Unfortunately, the majority of people do not know enough about Down syndrome. That is why they tend to have some misconceptions. There are some common myths related to people with Down syndrome. Probably, the most common myth is the statement that people with Down syndrome are not smart. To be quite honest, I used to think so too. However, five years ago my mother gave birth to my sister who had Down syndrome. Looking at her, I understand that the belief that people with Down syndrome cannot learn has nothing to do with reality. Although it is hard for my sister to learn and speak, the progress is obvious.

Moreover, most people think that children get Down syndrome because of old parents. De Graaf, Buckley, and Skotko (2015) state that about 80 percent of children with Down syndrome are born to women whose age is under 35. Besides, many people are sure that children with this disorder cannot integrate into society. However, it is not true. People with Down syndrome live life to the fullest. They are involved in all educational and social activities. For instance, children with Down syndrome go to ordinary schools and universities, play some sports, and have friends. What is more, contrary to popular belief, adults with Down syndrome are employable?

In conclusion, having thought of it twice, I would like to emphasize that Down syndrome is a very common disorder. There are three genetic variations that cause Down syndrome: Trisomy 21, Mosaic Down syndrome, and Translocation Down syndrome. The treatment of children with Down syndrome includes physical, speech, and educational therapies and social support. The main purpose of caring is social adaptation. Children with Down syndrome have the same needs as ordinary children  they need a family, attention, and love. There is no doubt that children with Down syndrome can develop like healthy children.

If a child with special needs lives in an appropriate environment, he or she does not feel like an outsider. On the contrary, such a child develops quickly, learns, and lives a normal childs life  plays with other children, reads books, and goes to the cinema. However, there are a lot of myths about Down syndrome. For instance, a lot of people think that people with Down syndrome cannot live a full life because their abilities are limited. It is not true. Some of such people can achieve success. There are examples of people with Down syndrome who have become famous and successful. For instance, Pablo Pineda is a well-known writer, speaker, and actor; Michael Johnson is a famous painter; Sujeet Desai is a musician who has received a lot of awards.

References

De Graaf, G., Buckley, F., & Skotko, B. G. (2015). Estimates of the live births, natural losses, and elective terminations with Down syndrome in the United States. American Journal of Medical Genetics Part A, 167(4), 756-767.

Hartley, D., Blumenthal, T., Carrillo, M., DiPaolo, G., Esralew, L., Gardiner, K.,& Lott, I. (2015).
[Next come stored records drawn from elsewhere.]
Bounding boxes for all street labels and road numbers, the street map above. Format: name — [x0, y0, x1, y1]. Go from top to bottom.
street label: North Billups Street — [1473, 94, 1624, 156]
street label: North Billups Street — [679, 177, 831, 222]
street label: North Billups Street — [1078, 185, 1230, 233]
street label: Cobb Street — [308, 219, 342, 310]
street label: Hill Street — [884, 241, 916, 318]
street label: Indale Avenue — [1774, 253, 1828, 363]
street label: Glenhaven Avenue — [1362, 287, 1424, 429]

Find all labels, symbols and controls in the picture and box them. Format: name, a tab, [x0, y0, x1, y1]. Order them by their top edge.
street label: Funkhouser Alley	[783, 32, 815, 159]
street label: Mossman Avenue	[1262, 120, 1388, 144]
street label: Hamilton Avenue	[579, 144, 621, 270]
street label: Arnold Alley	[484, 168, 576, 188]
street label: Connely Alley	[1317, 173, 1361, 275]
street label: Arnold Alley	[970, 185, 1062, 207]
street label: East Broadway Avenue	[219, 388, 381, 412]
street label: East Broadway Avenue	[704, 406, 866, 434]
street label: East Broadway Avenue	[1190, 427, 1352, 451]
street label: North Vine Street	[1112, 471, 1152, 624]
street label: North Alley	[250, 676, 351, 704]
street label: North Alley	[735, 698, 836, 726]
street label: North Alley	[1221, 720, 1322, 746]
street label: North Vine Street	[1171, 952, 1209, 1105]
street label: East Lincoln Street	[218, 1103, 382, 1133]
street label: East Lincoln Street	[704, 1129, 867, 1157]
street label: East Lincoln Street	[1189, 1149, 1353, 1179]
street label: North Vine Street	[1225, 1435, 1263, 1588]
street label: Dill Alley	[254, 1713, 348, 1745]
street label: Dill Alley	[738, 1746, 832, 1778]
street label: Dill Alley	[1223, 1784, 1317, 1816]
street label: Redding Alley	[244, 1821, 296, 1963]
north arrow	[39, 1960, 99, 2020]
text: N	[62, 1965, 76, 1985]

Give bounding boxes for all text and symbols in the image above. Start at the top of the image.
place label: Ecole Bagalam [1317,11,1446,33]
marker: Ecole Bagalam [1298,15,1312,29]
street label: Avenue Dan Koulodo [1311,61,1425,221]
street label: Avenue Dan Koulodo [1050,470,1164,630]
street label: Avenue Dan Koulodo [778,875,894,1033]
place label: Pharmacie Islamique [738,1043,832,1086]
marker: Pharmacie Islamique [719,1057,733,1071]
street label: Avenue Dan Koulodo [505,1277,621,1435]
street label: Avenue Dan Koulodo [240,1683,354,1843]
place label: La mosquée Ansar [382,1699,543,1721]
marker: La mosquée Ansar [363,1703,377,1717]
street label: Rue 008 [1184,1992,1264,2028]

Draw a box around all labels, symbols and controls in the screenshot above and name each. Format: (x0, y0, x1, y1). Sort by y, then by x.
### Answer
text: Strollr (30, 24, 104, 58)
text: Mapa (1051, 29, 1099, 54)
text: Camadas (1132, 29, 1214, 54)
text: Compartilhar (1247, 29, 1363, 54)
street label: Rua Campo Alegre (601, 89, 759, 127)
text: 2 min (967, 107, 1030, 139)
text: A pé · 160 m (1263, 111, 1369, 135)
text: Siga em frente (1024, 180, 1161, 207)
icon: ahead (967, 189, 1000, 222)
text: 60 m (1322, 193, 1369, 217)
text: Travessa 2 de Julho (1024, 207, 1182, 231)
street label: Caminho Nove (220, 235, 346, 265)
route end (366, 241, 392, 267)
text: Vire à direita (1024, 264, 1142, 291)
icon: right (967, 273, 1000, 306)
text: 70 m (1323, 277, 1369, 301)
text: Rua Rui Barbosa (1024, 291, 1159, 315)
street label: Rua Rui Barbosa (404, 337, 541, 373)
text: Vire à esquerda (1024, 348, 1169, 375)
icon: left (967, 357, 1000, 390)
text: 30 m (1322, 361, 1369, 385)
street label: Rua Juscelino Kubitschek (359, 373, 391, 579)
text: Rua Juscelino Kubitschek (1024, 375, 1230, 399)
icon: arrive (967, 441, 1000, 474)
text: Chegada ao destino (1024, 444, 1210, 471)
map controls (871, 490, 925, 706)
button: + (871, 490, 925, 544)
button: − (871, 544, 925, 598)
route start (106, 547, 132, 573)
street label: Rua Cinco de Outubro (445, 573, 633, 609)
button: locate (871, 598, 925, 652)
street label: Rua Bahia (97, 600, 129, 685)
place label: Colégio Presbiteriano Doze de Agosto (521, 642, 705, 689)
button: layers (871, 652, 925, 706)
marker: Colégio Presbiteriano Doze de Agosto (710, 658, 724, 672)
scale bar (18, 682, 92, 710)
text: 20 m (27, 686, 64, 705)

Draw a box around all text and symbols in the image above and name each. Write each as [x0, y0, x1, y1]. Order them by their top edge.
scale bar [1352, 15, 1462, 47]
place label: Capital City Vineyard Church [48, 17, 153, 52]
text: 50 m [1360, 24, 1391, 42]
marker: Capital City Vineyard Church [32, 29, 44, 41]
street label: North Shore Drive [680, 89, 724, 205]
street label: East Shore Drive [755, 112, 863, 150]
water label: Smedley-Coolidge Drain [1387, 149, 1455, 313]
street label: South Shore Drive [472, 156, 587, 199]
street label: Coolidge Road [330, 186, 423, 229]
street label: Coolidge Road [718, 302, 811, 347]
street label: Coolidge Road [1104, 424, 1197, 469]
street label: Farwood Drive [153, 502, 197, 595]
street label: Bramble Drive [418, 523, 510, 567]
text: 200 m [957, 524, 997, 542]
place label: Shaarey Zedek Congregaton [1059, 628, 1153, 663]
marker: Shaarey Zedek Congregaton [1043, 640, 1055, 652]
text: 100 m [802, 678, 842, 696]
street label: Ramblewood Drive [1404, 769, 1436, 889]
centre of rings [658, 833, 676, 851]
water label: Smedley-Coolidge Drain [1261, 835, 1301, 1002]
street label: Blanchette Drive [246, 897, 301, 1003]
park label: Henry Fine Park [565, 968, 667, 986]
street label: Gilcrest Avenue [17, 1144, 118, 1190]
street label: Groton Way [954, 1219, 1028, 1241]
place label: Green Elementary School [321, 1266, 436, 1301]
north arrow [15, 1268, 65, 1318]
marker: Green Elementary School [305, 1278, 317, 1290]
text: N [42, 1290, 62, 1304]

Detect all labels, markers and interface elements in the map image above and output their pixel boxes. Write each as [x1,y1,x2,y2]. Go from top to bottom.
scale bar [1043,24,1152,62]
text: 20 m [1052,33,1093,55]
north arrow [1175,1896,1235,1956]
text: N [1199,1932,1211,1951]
Down syndrome and Alzheimers disease: Common pathways, common goals. Alzheimers & Dementia, 11(6), 700-709.

Potter, H. (2016). Beyond trisomy 21: Phenotypic variability in people with Down syndrome explained by further chromosome missegregation and mosaic aneuploidy. J Down Syndr Chr Abnorm, 2(109), 2.

Rudolph, U., & Mohler, H. (2014). GABAA receptor subtypes: Therapeutic potential in Down syndrome, affective disorders, schizophrenia, and autism. Annual Review of Pharmacology and Toxicology, 54, 483-507.

Skotko, B. G., Davidson, E. J., & Weintraub, G. S. (2013). Contributions of a specialty clinic for children and adolescents with Down syndrome. American Journal of Medical Genetics Part A, 161(3), 430-437.

Stanford Childrens Health (n.d.). Down Syndrome (Trisomy 21). Web.